▶ **EXCERPTED TEXT**
A Rhyme and a Place

April 24, 2008 at 2:36 pm (Sampurna Chattarji, The Reading Room)

“There are places I remember, in my life, though some have changed

Some have changed, though not for better…”

 

Some places have an uncanny hold on that slippery terrain we call memory. For reasons unknown, such places live in our minds and hearts, untouched by reality.

 

Reality is a spoilsport in such matters. That’s when poetry comes in.

 

Take Kala Ghoda. My life in Bombay (after moving here from Calcutta) was almost totally centred on the Kala Ghoda area. I worked in an office on PM Road, and lunch-time would see me trotting out with friends to Rhythm House for a quick browse followed by a large and amicable lunch at Wayside Inn. Or else it would be Picolo’s (once, through driving rain, simply to devour a Parsi-bonu). Post-work, Max Mueller Bhavan, screenings, exhibitions. Outside Jehangir, on the sidewalk, the paintings, framed, or the prints, fingered. When I became a freelancer, Wayside Inn became the place where I would breakfast. I would sit with a pot of tea and a plate of eggs and regard the street for hours. No one hurried me. Or I would lunch, early, beginning with beer and ending with coffee, seeing as it was almost tea-time.

 

And then one day, it closed down. A new place came up, and with it, the only reality left was the one I found in my mind, and in the pages of Arun Kolatkar’s Kala Ghoda Poems. I read them greedily, again and again, marvelling at the precision and tenderness of this anthropologist of the streets. From now, nostalgia will be irrelevant. All I need is here.

▶ **EXERCISES**
[1] From the Kala Ghoda essay, retype the stretch from "Some have changed, though" through "poetry comes in.".
[2] Name every spot in the Kala Ghoda area that the Kala Ghoda essay mentions, not counting Kala Ghoda itself.
The material after this essay comes from a different source.

▶ **DATA SHOWN**
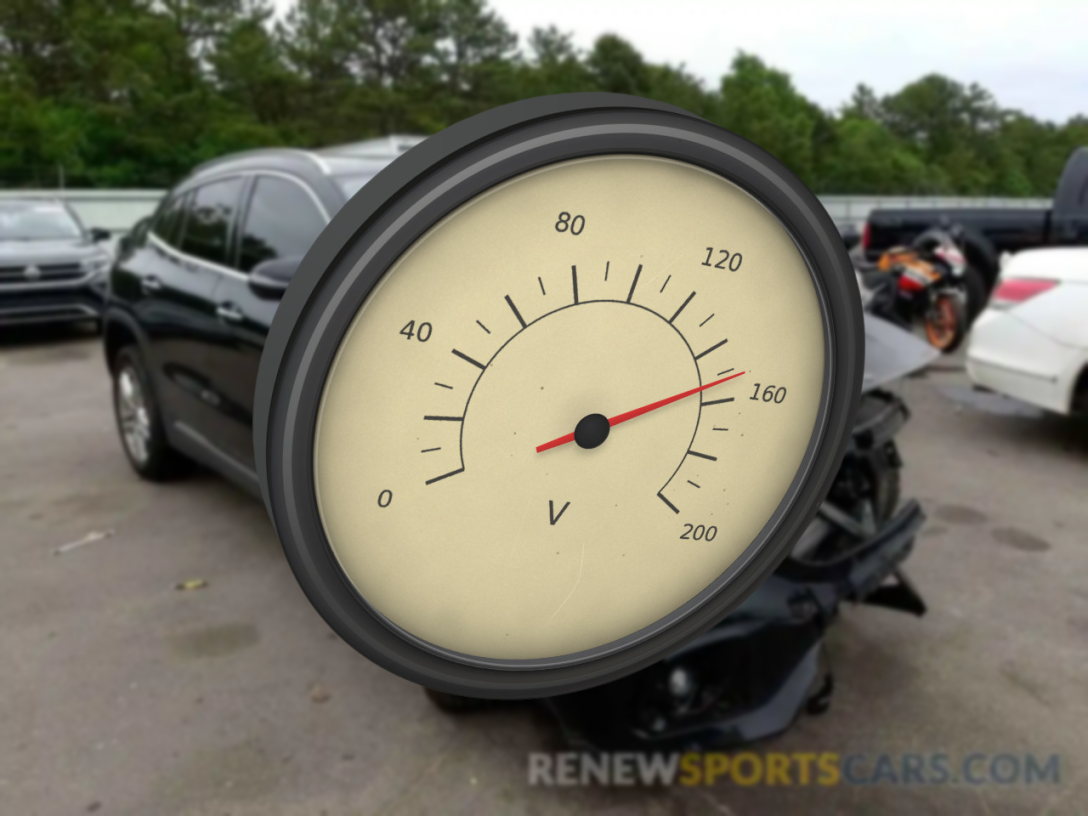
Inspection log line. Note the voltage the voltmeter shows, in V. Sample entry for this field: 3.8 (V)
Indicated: 150 (V)
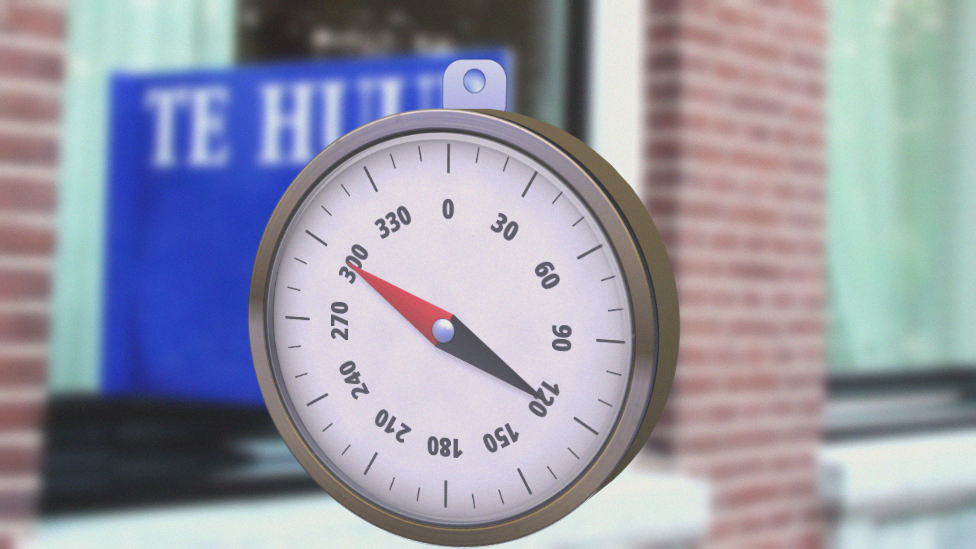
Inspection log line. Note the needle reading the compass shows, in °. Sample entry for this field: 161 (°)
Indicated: 300 (°)
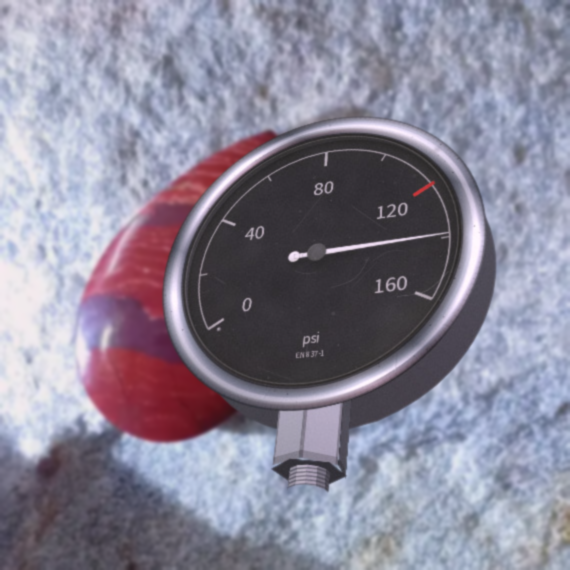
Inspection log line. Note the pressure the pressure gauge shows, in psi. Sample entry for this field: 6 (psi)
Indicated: 140 (psi)
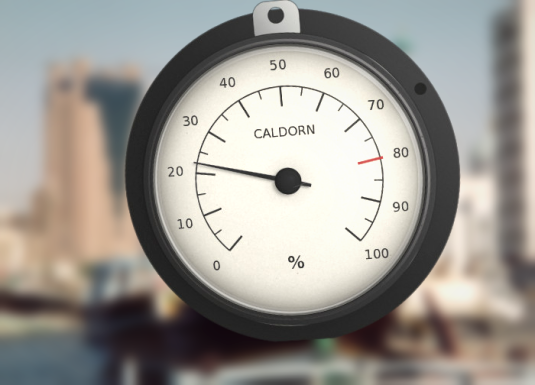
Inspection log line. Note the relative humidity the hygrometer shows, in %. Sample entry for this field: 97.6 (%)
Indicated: 22.5 (%)
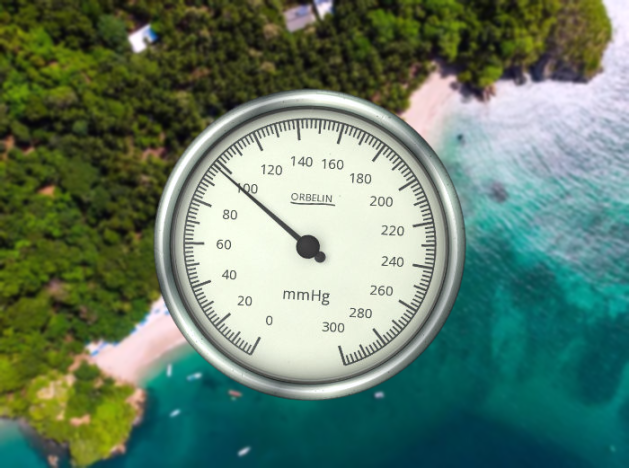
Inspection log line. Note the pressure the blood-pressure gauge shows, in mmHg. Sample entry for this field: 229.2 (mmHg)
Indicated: 98 (mmHg)
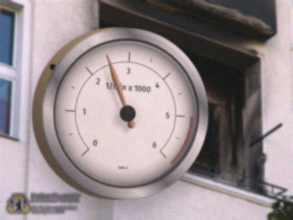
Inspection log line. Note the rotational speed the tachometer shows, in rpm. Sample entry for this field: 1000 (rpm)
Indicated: 2500 (rpm)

▶ **SOLUTIONS**
[1]
Some have changed, though not for better…”

 

Some places have an uncanny hold on that slippery terrain we call memory. For reasons unknown, such places live in our minds and hearts, untouched by reality.

 

Reality is a spoilsport in such matters. That’s when poetry comes in.

[2] PM Road, Rhythm House, Wayside Inn, Picolo's, Max Mueller Bhavan, Jehangir